Tim Martikke, Hella’s Global Director Program Management Pedals and responsible for both this product and the similar sensor-based accelerator-pedal system, recently spent a few minutes discussing Hella’s entry into the brake-by-wire universe with The BRAKE Report.
According to Martikke, the industry is moving to electronic activation of braking, as it has already moved on the acceleration side of the equation (drive-by-wire). HELLA’s success in that segment has made the expansion into braking natural.
“OEMs want to go either into electro-hydraulic or electro-mechanical braking systems” along with the drive-by-wire which “have different advantages be it no leakage of fuels anymore into the car; reduction of weight; maintenance free, and so forth,” said the executive. “But at the end, both systems need something to trigger the system, and this is an electronic signal. And this signal comes from us.”
HELLA already has a major position in the drive-by-wire market, which puts it into excellent position for expanding into braking.

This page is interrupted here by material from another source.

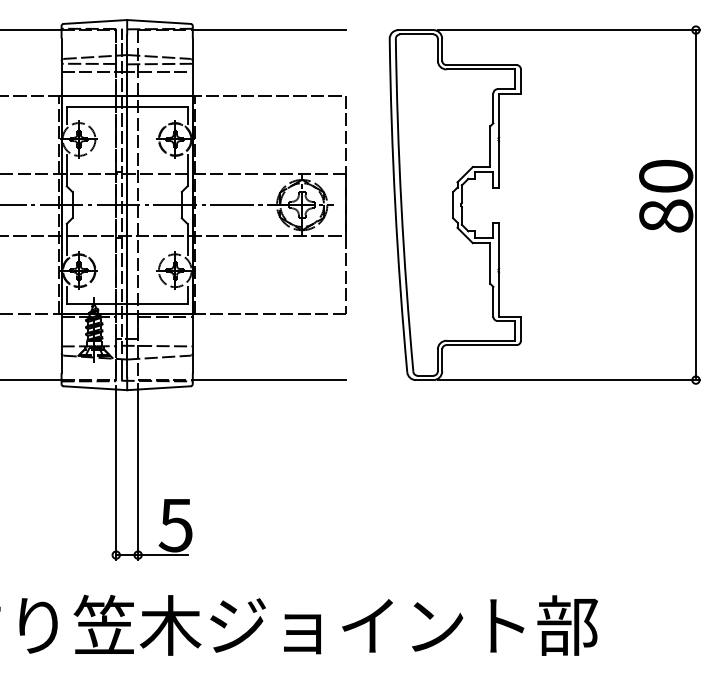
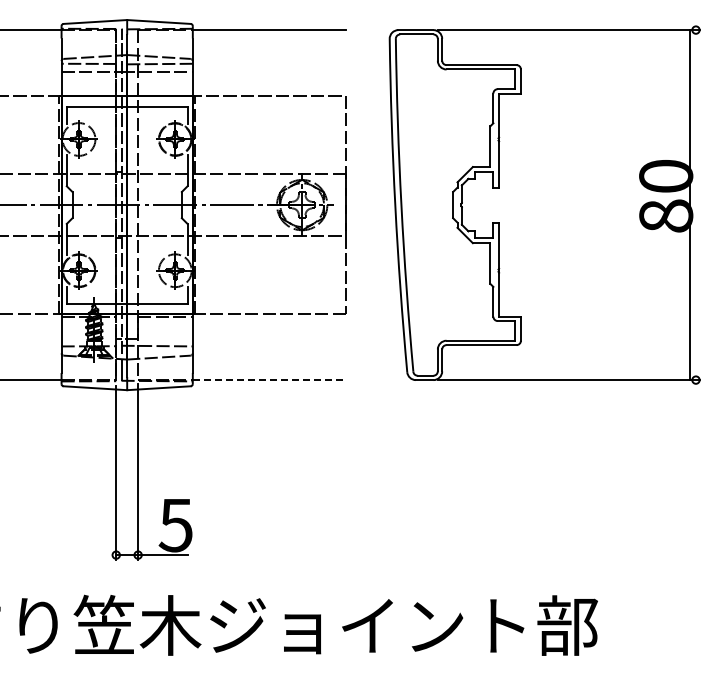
line at (695, 205) position: (695, 205) -> (689, 205)
line at (269, 380): solid -> dashed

“Why we are so successful for the accelerating pedal is that we have a global footprint, a network in all regions. We are market leader with roughly 40 to 45 percent of (electronic) accelerator pedals worldwide.”

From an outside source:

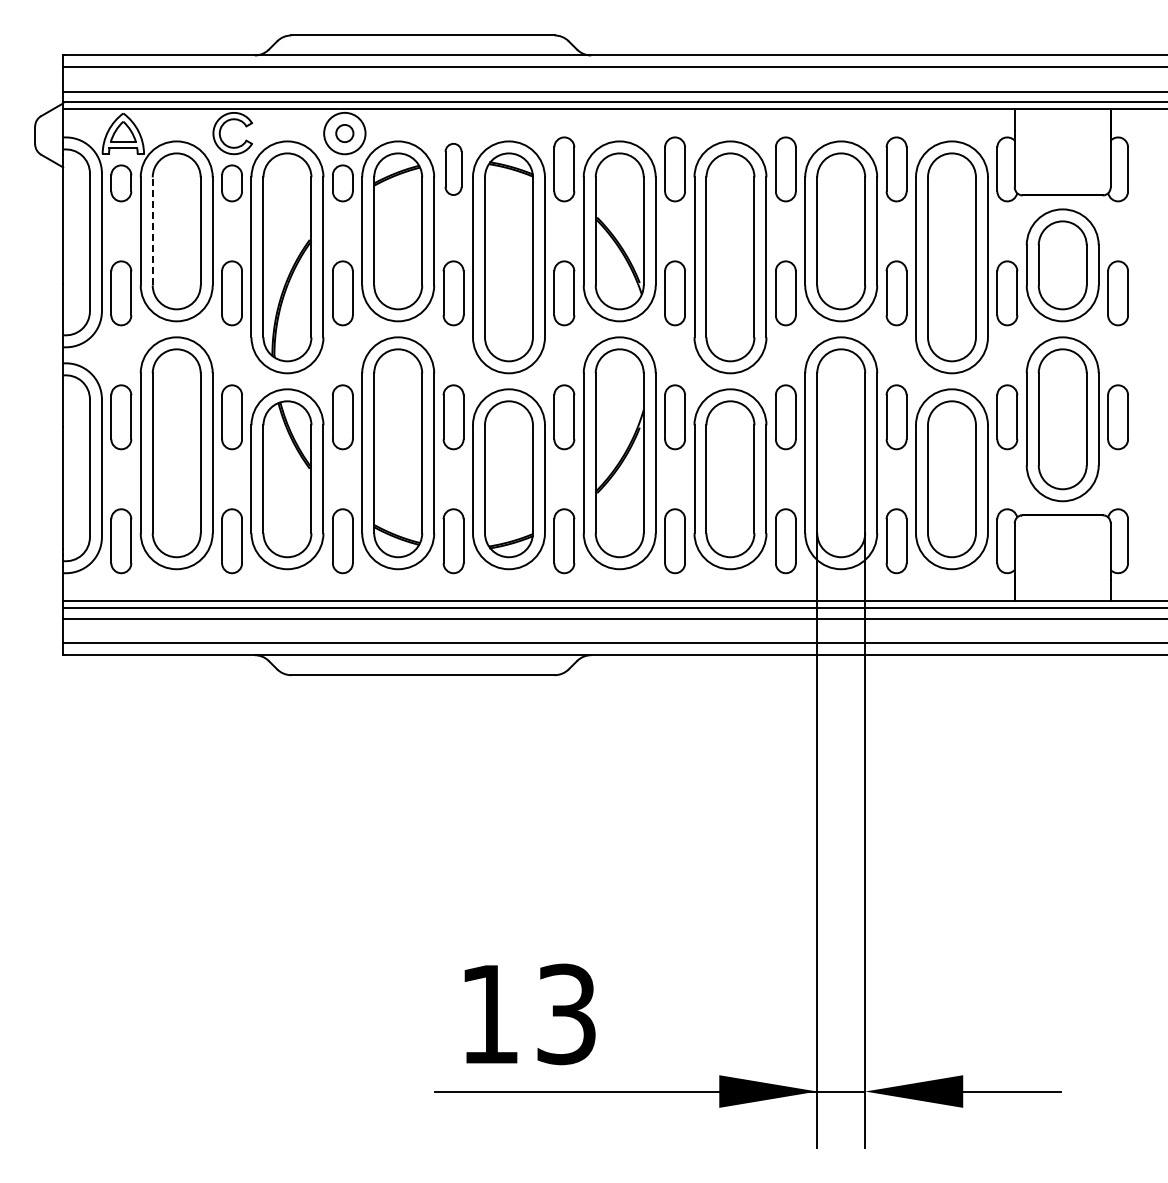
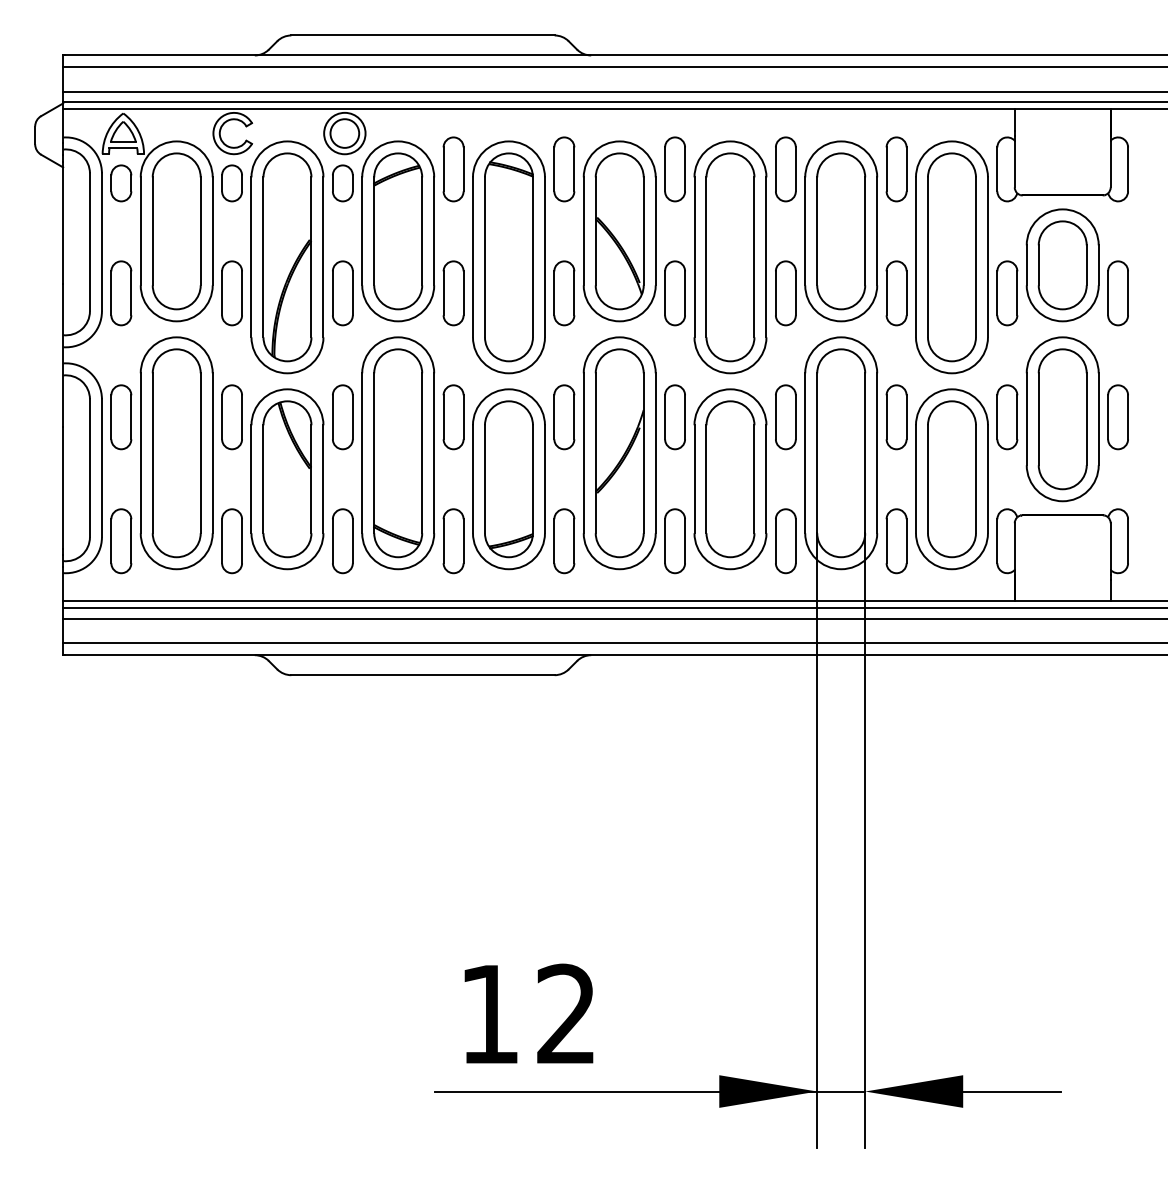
circle at (344, 133) diameter: 17 px -> 29 px
part at (453, 169) size: 19x53 px -> 23x67 px
line at (152, 231): dashed -> solid
text at (566, 1014): 13 -> 12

He explained that HELLA understands what the OEM customer wants and expects in terms of a pedal from its drive-by-wire experience.
“And I can just say already from multiple samples which we provide to multiple customers [to evaluate], I think this is one of the best feedback (measures) that we get, it feels like a normal pedal,” reported Martikke.
Which of course, is the goal, to make the operation of the brake-by-wire system as seamless for the consumer as possible.
There are no systems in mass production as yet, but Martikke expects that to change by mid-decade, beginning with electro-hydraulic and/or electro-mechanical systems which use pedals with sensors.
“So, our assumption is it starts with a combination and to also have fallback solutions when something does not work properly. So, it starts with the electro-hydraulic system in different cars in different markets. And yeah, so this is something we see roughly by the end of 2025 beginning of 2026.”